The latest of Villavicencio’s nine books – “The Oil Holiday,” published in March – contends that intermediaries in Venezuela’s oil deals with China profit at the public’s expense. “Great wealth went to particular pockets,” Villavicencio told VOA.
His wife promotes the books, not just because of their content but also because royalties support the couple and their three children, ages 17, 12 and 5. But the publicity also has exacted a price.
“People have called our home and said if I don’t shut up, they would attack our youngest kids,” Sárauz said.
The family and Villavicencio’s other supporters had hoped that Ecuador’s April 2 presidential election might bring an end to what they call his “persecution.”
Conservative candidate Guillermo Lasso had said publicly that, if elected, he would let Villavicencio “live peacefully.” But socialist candidate Lenin Moreno – of Correa’s PAIS Alliance – edged out Lasso, claiming 51 percent of the runoff vote to Lasso’s nearly 49 percent. He’s scheduled to take office May 24.

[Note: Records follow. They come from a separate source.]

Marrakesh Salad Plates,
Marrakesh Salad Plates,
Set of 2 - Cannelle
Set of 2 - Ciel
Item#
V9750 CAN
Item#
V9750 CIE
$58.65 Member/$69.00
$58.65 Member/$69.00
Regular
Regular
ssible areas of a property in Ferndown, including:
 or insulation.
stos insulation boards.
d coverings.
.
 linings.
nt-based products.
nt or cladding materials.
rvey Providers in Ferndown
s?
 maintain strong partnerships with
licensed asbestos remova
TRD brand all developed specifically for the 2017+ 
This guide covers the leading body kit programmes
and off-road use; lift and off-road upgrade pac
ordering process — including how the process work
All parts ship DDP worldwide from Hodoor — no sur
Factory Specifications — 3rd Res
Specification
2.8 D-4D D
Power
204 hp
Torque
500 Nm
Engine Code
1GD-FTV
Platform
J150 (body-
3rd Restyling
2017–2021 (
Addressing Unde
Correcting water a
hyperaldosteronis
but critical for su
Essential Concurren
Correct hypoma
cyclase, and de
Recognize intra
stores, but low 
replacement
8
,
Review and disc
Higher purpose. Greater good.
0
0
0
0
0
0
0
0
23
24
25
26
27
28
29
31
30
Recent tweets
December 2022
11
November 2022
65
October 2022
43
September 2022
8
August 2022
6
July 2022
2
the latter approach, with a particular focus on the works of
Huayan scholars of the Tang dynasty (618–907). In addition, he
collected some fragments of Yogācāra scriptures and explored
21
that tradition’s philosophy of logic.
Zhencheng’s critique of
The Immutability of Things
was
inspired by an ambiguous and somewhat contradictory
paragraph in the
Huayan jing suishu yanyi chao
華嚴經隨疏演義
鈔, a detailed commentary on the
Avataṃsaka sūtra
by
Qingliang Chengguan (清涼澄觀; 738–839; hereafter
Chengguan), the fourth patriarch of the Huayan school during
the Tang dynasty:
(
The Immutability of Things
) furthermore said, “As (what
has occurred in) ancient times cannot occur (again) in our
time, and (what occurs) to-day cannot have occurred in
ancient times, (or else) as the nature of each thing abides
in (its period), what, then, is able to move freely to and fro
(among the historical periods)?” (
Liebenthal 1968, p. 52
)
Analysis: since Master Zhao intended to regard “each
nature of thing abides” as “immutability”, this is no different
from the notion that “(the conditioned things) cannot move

Villavicencio, who had considered running for an assembly seat last fall, left Ecuador for Peru shortly after the election.
He sees Ecuador headed down the same dangerous path as Venezuela, telling VOA his homeland struggles with corruption, debt and a lack of government transparency. “Media have been closed, journalists have been persecuted. There is self-censorship of the media. … We have had to migrate to the internet to publish research,” he said.
This week, Ecuador’s government said it would fine seven news organizations for not reprinting an Argentine story that accused Lasso of tax evasion – a charge he denied. The government later backed off imposing fines.
Giselle Jacome contributed to this report.